Democrats narrow scope of proposed bank reporting requirements

Associated Press file photo / In this March 2013 photo, the exterior of the Internal Revenue Service building in Washington looms.
Associated Press file photo / In this March 2013 photo, the exterior of the Internal Revenue Service building in Washington looms.

WASHINGTON - The Biden administration, bowing to an aggressive lobbying campaign by the banking industry and pushback from Republicans, has agreed to support a far more limited plan for the Internal Revenue Service to try to crack down on tax cheats.

Senate Democrats rolled out a new proposal on Tuesday that would narrow the scope of information that banks would have to provide to the Internal Revenue Service about customer accounts.
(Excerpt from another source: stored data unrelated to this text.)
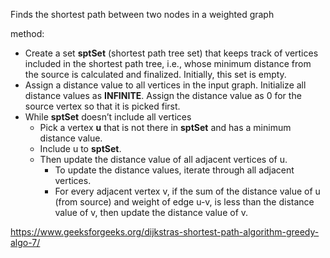 Finds the shortest path between two nodes in a weighted graph

method:
- Create a set **sptSet** (shortest path tree set) that keeps track of vertices included in the shortest path tree, i.e., whose minimum distance from the source is calculated and finalized. Initially, this set is empty. 
- Assign a distance value to all vertices in the input graph. Initialize all distance values as **INFINITE**. Assign the distance value as 0 for the source vertex so that it is picked first. 
- While **sptSet** doesn’t include all vertices 
    - Pick a vertex **u** that is not there in **sptSet** and has a minimum distance value. 
    - Include u to **sptSet**. 
    - Then update the distance value of all adjacent vertices of u. 
        - To update the distance values, iterate through all adjacent vertices. 
        - For every adjacent vertex v, if the sum of the distance value of u (from source) and weight of edge u-v, is less than the distance value of v, then update the distance value of v.

https://www.geeksforgeeks.org/dijkstras-shortest-path-algorithm-greedy-algo-7/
Under the new plan, backed by the administration, banks would only be required to provide data on accounts with total annual deposits or withdrawals worth more than $10,000, rather than the $600 threshold that was initially proposed. The reporting requirement would not apply to payroll deposits for wage and salary earners or to beneficiaries of federal programs such as Social Security.

The narrowing of the plan came after a steady lobbying campaign by banks and a rhetorical barrage from Republicans, who argued that the Biden administration's desire to bolster the IRS to shrink the $7 trillion so-called "tax gap" amounts to an invasion of privacy and government overreach.

Critics of the proposal have incorrectly suggested that the IRS would be tracking information about individual transactions. The administration has said the IRS would instead use the bank account information to spot discrepancies between what individuals report on their tax returns and what their bank accounts show.

But Republicans, who have expressed distrust of the agency for years, continued to criticize the proposal as an invasion of privacy.

"Whether it's $600 or $10,000, under this proposal, the intimate financial details of everyone in this room - at a minimum, of every American who has a job - will be turned over on a daily basis to the IRS," Sen. John Kennedy, R-La., told reporters, despite the proposal's exemption of payroll deposits. "What could possibly go wrong?"

Sen. Ron Wyden of Oregon, the chairman of the Senate Finance Committee, called the Republican accusations a flat-out "lie" promulgated by lawmakers at the behest of "donors and allies" who "want nothing more than a crippled IRS unable to go after their cheating."